# WHAT YOU SHOULD DO
Reproduce every one of the records below word for word, leaving out the pictures.
===== RECORD SET
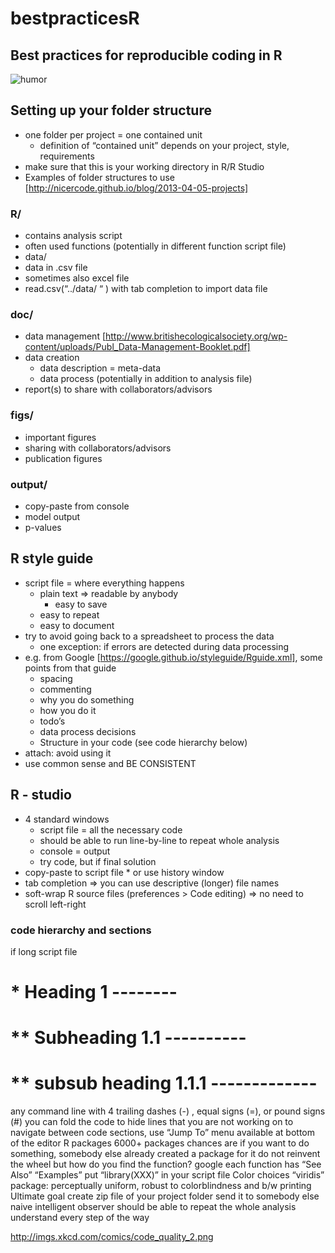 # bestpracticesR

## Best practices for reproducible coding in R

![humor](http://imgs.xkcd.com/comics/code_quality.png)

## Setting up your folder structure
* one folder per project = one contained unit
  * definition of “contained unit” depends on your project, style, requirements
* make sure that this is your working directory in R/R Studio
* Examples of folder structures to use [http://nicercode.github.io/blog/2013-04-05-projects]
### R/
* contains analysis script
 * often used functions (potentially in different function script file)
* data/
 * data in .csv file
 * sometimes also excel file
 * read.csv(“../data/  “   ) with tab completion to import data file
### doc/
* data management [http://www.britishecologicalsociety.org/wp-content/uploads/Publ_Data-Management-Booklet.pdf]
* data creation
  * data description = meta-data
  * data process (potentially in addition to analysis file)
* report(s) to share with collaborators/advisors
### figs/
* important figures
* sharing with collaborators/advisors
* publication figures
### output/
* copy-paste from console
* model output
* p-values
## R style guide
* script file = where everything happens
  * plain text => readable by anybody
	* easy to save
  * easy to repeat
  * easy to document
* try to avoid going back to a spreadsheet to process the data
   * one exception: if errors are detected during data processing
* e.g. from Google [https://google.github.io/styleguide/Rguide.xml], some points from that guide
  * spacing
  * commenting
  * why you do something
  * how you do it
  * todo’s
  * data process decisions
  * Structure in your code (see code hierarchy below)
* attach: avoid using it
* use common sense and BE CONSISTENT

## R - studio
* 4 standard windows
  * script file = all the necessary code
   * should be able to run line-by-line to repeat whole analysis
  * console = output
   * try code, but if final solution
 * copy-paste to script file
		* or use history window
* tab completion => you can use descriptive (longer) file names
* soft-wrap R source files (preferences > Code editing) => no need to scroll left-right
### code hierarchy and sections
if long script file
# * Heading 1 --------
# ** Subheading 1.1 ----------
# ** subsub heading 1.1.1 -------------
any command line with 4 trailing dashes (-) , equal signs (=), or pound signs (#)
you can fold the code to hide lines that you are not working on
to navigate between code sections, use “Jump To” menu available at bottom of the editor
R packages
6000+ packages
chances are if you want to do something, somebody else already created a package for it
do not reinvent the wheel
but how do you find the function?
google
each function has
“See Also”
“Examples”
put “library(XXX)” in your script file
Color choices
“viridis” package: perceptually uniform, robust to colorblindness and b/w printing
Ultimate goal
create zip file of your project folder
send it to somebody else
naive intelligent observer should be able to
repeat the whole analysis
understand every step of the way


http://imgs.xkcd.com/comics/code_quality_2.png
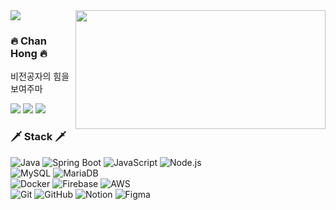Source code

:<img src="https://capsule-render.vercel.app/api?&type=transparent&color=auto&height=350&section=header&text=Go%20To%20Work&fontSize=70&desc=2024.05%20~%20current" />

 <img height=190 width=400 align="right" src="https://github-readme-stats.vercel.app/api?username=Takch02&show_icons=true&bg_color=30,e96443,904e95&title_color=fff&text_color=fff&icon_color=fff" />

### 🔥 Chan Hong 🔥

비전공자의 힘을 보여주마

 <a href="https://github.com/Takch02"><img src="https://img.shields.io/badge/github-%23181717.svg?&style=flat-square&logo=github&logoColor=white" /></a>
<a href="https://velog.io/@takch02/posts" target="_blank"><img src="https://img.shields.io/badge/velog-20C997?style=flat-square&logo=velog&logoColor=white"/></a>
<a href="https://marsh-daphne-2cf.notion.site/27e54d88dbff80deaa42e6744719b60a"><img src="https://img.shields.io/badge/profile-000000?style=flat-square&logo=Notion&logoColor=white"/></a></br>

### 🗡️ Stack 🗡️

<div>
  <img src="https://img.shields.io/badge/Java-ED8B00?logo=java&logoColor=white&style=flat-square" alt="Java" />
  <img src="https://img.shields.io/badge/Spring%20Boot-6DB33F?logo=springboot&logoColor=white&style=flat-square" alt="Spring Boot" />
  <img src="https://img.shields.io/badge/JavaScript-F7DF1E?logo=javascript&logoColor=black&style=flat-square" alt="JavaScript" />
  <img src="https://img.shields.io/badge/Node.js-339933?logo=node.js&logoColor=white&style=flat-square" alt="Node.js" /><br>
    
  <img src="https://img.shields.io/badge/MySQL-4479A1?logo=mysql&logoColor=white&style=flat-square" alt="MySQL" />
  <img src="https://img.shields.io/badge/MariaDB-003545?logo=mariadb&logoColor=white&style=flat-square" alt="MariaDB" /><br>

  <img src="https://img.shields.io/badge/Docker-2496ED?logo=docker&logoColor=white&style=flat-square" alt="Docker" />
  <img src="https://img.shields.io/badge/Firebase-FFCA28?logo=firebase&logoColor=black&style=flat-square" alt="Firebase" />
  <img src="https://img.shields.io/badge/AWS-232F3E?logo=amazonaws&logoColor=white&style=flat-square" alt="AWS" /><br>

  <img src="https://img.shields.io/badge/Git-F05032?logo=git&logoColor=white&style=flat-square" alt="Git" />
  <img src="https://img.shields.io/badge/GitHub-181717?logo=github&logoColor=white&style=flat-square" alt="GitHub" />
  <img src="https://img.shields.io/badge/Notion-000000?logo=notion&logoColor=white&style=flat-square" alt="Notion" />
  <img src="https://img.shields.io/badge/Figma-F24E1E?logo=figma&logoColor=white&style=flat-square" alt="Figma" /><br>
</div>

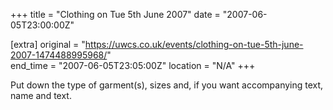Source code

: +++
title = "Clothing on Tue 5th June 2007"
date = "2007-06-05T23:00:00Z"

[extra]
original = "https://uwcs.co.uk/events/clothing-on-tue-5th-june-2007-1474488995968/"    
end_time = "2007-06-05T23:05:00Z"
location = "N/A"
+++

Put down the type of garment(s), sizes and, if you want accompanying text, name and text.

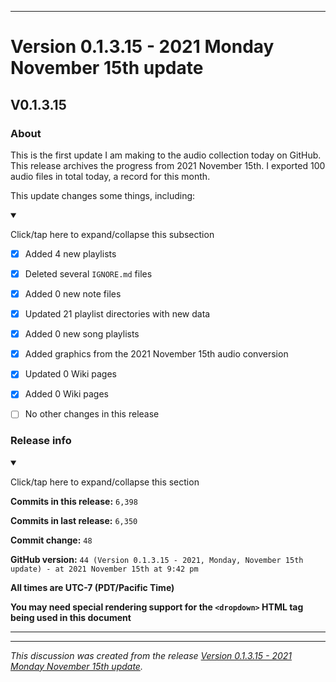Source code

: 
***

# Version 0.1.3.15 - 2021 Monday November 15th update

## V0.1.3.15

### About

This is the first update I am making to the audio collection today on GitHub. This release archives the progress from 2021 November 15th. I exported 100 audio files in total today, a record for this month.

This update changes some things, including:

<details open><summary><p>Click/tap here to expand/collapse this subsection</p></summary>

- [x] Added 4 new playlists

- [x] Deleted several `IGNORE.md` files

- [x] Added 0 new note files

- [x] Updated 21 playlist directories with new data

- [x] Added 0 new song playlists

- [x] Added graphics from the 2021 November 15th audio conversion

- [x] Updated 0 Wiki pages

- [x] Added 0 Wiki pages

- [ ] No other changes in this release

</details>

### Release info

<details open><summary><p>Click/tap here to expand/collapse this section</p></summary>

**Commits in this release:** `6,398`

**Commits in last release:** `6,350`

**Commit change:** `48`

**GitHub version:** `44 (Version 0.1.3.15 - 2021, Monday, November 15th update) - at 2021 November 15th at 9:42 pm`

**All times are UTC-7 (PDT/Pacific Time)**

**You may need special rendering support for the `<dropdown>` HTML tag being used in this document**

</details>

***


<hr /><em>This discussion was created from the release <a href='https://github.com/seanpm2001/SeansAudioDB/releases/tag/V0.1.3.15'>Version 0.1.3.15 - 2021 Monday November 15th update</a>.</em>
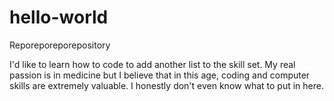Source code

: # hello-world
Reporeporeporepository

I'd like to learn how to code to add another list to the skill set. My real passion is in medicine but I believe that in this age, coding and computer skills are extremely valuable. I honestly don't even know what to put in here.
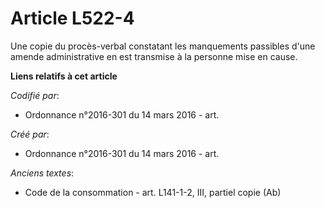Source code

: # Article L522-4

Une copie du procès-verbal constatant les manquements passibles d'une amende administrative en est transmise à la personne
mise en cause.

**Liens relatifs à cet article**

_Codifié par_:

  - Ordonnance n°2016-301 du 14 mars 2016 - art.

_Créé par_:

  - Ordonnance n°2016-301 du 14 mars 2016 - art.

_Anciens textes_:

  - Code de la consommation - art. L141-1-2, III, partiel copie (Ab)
==========
# EXPECTED OUTPUT
 # bestpracticesR

## Best practices for reproducible coding in R

![humor](http://imgs.xkcd.com/comics/code_quality.png)

## Setting up your folder structure
* one folder per project = one contained unit
  * definition of “contained unit” depends on your project, style, requirements
* make sure that this is your working directory in R/R Studio
* Examples of folder structures to use [http://nicercode.github.io/blog/2013-04-05-projects]
### R/
* contains analysis script
 * often used functions (potentially in different function script file)
* data/
 * data in .csv file
 * sometimes also excel file
 * read.csv(“../data/  “   ) with tab completion to import data file
### doc/
* data management [http://www.britishecologicalsociety.org/wp-content/uploads/Publ_Data-Management-Booklet.pdf]
* data creation
  * data description = meta-data
  * data process (potentially in addition to analysis file)
* report(s) to share with collaborators/advisors
### figs/
* important figures
* sharing with collaborators/advisors
* publication figures
### output/
* copy-paste from console
* model output
* p-values
## R style guide
* script file = where everything happens
  * plain text => readable by anybody
	* easy to save
  * easy to repeat
  * easy to document
* try to avoid going back to a spreadsheet to process the data
   * one exception: if errors are detected during data processing
* e.g. from Google [https://google.github.io/styleguide/Rguide.xml], some points from that guide
  * spacing
  * commenting
  * why you do something
  * how you do it
  * todo’s
  * data process decisions
  * Structure in your code (see code hierarchy below)
* attach: avoid using it
* use common sense and BE CONSISTENT

## R - studio
* 4 standard windows
  * script file = all the necessary code
   * should be able to run line-by-line to repeat whole analysis
  * console = output
   * try code, but if final solution
 * copy-paste to script file
		* or use history window
* tab completion => you can use descriptive (longer) file names
* soft-wrap R source files (preferences > Code editing) => no need to scroll left-right
### code hierarchy and sections
if long script file
# * Heading 1 --------
# ** Subheading 1.1 ----------
# ** subsub heading 1.1.1 -------------
any command line with 4 trailing dashes (-) , equal signs (=), or pound signs (#)
you can fold the code to hide lines that you are not working on
to navigate between code sections, use “Jump To” menu available at bottom of the editor
R packages
6000+ packages
chances are if you want to do something, somebody else already created a package for it
do not reinvent the wheel
but how do you find the function?
google
each function has
“See Also”
“Examples”
put “library(XXX)” in your script file
Color choices
“viridis” package: perceptually uniform, robust to colorblindness and b/w printing
Ultimate goal
create zip file of your project folder
send it to somebody else
naive intelligent observer should be able to
repeat the whole analysis
understand every step of the way


http://imgs.xkcd.com/comics/code_quality_2.png
Source code

:<img src="https://capsule-render.vercel.app/api?&type=transparent&color=auto&height=350&section=header&text=Go%20To%20Work&fontSize=70&desc=2024.05%20~%20current" />

 <img height=190 width=400 align="right" src="https://github-readme-stats.vercel.app/api?username=Takch02&show_icons=true&bg_color=30,e96443,904e95&title_color=fff&text_color=fff&icon_color=fff" />

### 🔥 Chan Hong 🔥

비전공자의 힘을 보여주마

 <a href="https://github.com/Takch02"><img src="https://img.shields.io/badge/github-%23181717.svg?&style=flat-square&logo=github&logoColor=white" /></a>
<a href="https://velog.io/@takch02/posts" target="_blank"><img src="https://img.shields.io/badge/velog-20C997?style=flat-square&logo=velog&logoColor=white"/></a>
<a href="https://marsh-daphne-2cf.notion.site/27e54d88dbff80deaa42e6744719b60a"><img src="https://img.shields.io/badge/profile-000000?style=flat-square&logo=Notion&logoColor=white"/></a></br>

### 🗡️ Stack 🗡️

<div>
  <img src="https://img.shields.io/badge/Java-ED8B00?logo=java&logoColor=white&style=flat-square" alt="Java" />
  <img src="https://img.shields.io/badge/Spring%20Boot-6DB33F?logo=springboot&logoColor=white&style=flat-square" alt="Spring Boot" />
  <img src="https://img.shields.io/badge/JavaScript-F7DF1E?logo=javascript&logoColor=black&style=flat-square" alt="JavaScript" />
  <img src="https://img.shields.io/badge/Node.js-339933?logo=node.js&logoColor=white&style=flat-square" alt="Node.js" /><br>
    
  <img src="https://img.shields.io/badge/MySQL-4479A1?logo=mysql&logoColor=white&style=flat-square" alt="MySQL" />
  <img src="https://img.shields.io/badge/MariaDB-003545?logo=mariadb&logoColor=white&style=flat-square" alt="MariaDB" /><br>

  <img src="https://img.shields.io/badge/Docker-2496ED?logo=docker&logoColor=white&style=flat-square" alt="Docker" />
  <img src="https://img.shields.io/badge/Firebase-FFCA28?logo=firebase&logoColor=black&style=flat-square" alt="Firebase" />
  <img src="https://img.shields.io/badge/AWS-232F3E?logo=amazonaws&logoColor=white&style=flat-square" alt="AWS" /><br>

  <img src="https://img.shields.io/badge/Git-F05032?logo=git&logoColor=white&style=flat-square" alt="Git" />
  <img src="https://img.shields.io/badge/GitHub-181717?logo=github&logoColor=white&style=flat-square" alt="GitHub" />
  <img src="https://img.shields.io/badge/Notion-000000?logo=notion&logoColor=white&style=flat-square" alt="Notion" />
  <img src="https://img.shields.io/badge/Figma-F24E1E?logo=figma&logoColor=white&style=flat-square" alt="Figma" /><br>
</div>

Source code

: +++
title = "Clothing on Tue 5th June 2007"
date = "2007-06-05T23:00:00Z"

[extra]
original = "https://uwcs.co.uk/events/clothing-on-tue-5th-june-2007-1474488995968/"    
end_time = "2007-06-05T23:05:00Z"
location = "N/A"
+++

Put down the type of garment(s), sizes and, if you want accompanying text, name and text.

Source code

: 
***

# Version 0.1.3.15 - 2021 Monday November 15th update

## V0.1.3.15

### About

This is the first update I am making to the audio collection today on GitHub. This release archives the progress from 2021 November 15th. I exported 100 audio files in total today, a record for this month.

This update changes some things, including:

<details open><summary><p>Click/tap here to expand/collapse this subsection</p></summary>

- [x] Added 4 new playlists

- [x] Deleted several `IGNORE.md` files

- [x] Added 0 new note files

- [x] Updated 21 playlist directories with new data

- [x] Added 0 new song playlists

- [x] Added graphics from the 2021 November 15th audio conversion

- [x] Updated 0 Wiki pages

- [x] Added 0 Wiki pages

- [ ] No other changes in this release

</details>

### Release info

<details open><summary><p>Click/tap here to expand/collapse this section</p></summary>

**Commits in this release:** `6,398`

**Commits in last release:** `6,350`

**Commit change:** `48`

**GitHub version:** `44 (Version 0.1.3.15 - 2021, Monday, November 15th update) - at 2021 November 15th at 9:42 pm`

**All times are UTC-7 (PDT/Pacific Time)**

**You may need special rendering support for the `<dropdown>` HTML tag being used in this document**

</details>

***


<hr /><em>This discussion was created from the release <a href='https://github.com/seanpm2001/SeansAudioDB/releases/tag/V0.1.3.15'>Version 0.1.3.15 - 2021 Monday November 15th update</a>.</em>
Source code

: # hello-world
Reporeporeporepository

I'd like to learn how to code to add another list to the skill set. My real passion is in medicine but I believe that in this age, coding and computer skills are extremely valuable. I honestly don't even know what to put in here.
Source code

: # Article L522-4

Une copie du procès-verbal constatant les manquements passibles d'une amende administrative en est transmise à la personne
mise en cause.

**Liens relatifs à cet article**

_Codifié par_:

  - Ordonnance n°2016-301 du 14 mars 2016 - art.

_Créé par_:

  - Ordonnance n°2016-301 du 14 mars 2016 - art.

_Anciens textes_:

  - Code de la consommation - art. L141-1-2, III, partiel copie (Ab)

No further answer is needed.